# Text segment:
==========

Once upon a time, local orchard farmers taking out trees piled them up in large heaps and struck a match, sending huge plumes of smoke into the air.

More recently, the waste has gone to biomass power plants that crank out electricity, meet stricter air pollution requirements and provide a renewable energy component.

But now that the whole biomass industry in California is threatened with extinction, the issue has become a hot topic in the ag industry.

Growers are asking: If you can’t burn orchard trees that have been removed, and you’ve got no biomass plant to send them to, where does it all go?

“They just pile up,” said Dino Giacomazzi, Kings County Farm Bureau president. “Currently, biomass plants are about the only way we have to dispose of orchard removal.”

About 10,000 tons of Kings County orchard waste went to a facility in Mendota annually before it closed last year, according to Matt Barnes, a spokesman for Covanta, a company that owns the Mendota facility, one in Delano and three other plants in California.

Barnes said that about 1,500 tons of Kings County waste has gone to the Delano facility so far in 2015. That’s the only facility Covanta is still operating in California.

There’s no guarantee it’ll stay open.

When biomass plants hit their heyday in the 1970s and 1980s, there were more than 50 in the state. But as natural gas has gotten cheaper and subsidized wind and solar energy have become widely available, utilities have less incentive to purchase the more expensive power that biomass facilities provide.

==========

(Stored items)
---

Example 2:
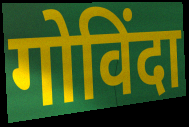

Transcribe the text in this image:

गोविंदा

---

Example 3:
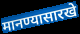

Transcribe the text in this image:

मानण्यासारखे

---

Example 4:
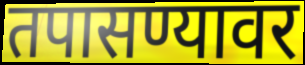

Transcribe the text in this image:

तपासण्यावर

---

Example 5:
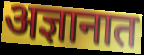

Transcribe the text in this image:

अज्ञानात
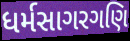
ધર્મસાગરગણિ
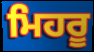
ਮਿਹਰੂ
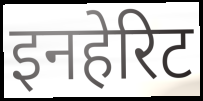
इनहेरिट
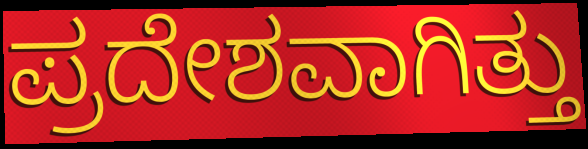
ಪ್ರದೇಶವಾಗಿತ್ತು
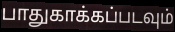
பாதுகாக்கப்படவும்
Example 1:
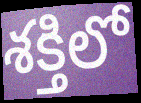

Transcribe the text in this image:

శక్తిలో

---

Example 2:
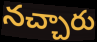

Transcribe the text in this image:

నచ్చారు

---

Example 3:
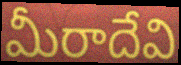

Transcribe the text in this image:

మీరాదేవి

==========

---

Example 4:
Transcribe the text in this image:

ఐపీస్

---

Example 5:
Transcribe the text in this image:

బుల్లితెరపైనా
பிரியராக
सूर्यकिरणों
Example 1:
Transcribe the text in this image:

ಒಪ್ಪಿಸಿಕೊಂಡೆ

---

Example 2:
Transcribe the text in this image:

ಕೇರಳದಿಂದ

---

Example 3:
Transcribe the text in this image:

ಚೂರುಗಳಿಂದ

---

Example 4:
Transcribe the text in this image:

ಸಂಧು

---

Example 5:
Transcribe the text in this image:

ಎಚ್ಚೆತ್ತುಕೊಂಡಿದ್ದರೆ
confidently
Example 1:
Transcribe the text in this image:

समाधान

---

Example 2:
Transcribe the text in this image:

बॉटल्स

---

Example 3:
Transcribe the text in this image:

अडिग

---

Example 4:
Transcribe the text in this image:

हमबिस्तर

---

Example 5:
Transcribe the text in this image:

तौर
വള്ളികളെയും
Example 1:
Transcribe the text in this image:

==========

Write a continuation of the text on disposing of orchard waste in California, beginning after its final sentence.

So the plants have been closing down, one at a time, as contracts expire and utilities choose not to renew.

There are only about 20 operational plants left, according to Barnes.

“The issue is, there’s this whole ecosystem of the biomass plants,” he said. “It’s not just that the [electricity generation] goes away. Do we go back to open burning?”

In the early 2000s, the San Joaquin Valley Air Pollution Control District started cracking down on open burning – a strategy that dovetailed nicely with the biomass plants, because now growers could send their waste there.

Those plants, like other emissions sources, are regulated by the district. According to Barnes, they remove 90 percent to 95 percent of the pollution open burning would release into the air.

The air district determined that the removal of orchard waste to biomass plants was an economically and technologically feasible alternative to burning.

“If we were to lose a substantial amount of our biomass capacity, we would need to find other alternative uses,” said Tom Jordan, a senior policy advisor at the air district.

Jordan said there are some experimental alternatives, such as converting the waste into biogas, but they aren’t commercially available on a wide scale.

Sending the waste to landfills is not considered feasible because of the large volume involved.

“To haul it to the landfill, we’re going to fill it up in about three minutes,” said Harley Phillips, manager of Wilson Ag, a Shafter-based company that offers tree removal service.

The issue may take on greater urgency with drought. Nut crops – and the year-round water demand they generate – have exploded in Kings County acreage in the last decade. More orchards are expected to be removed as some farmers find they can’t afford to pay rising water costs.

“That’s going to be an unfortunate reality of the persistence of this drought,” said Assemblyman Rudy Salas, D-Bakersfield.

Salas said he’s signing on as a joint author of AB 590, a measure introduced in the Assembly last month by Assemblyman Brian Dahle, R-Redding. It would funnel cap-and-trade revenue into subsidies for the plants, likely bringing some of the recently closed facilities back online.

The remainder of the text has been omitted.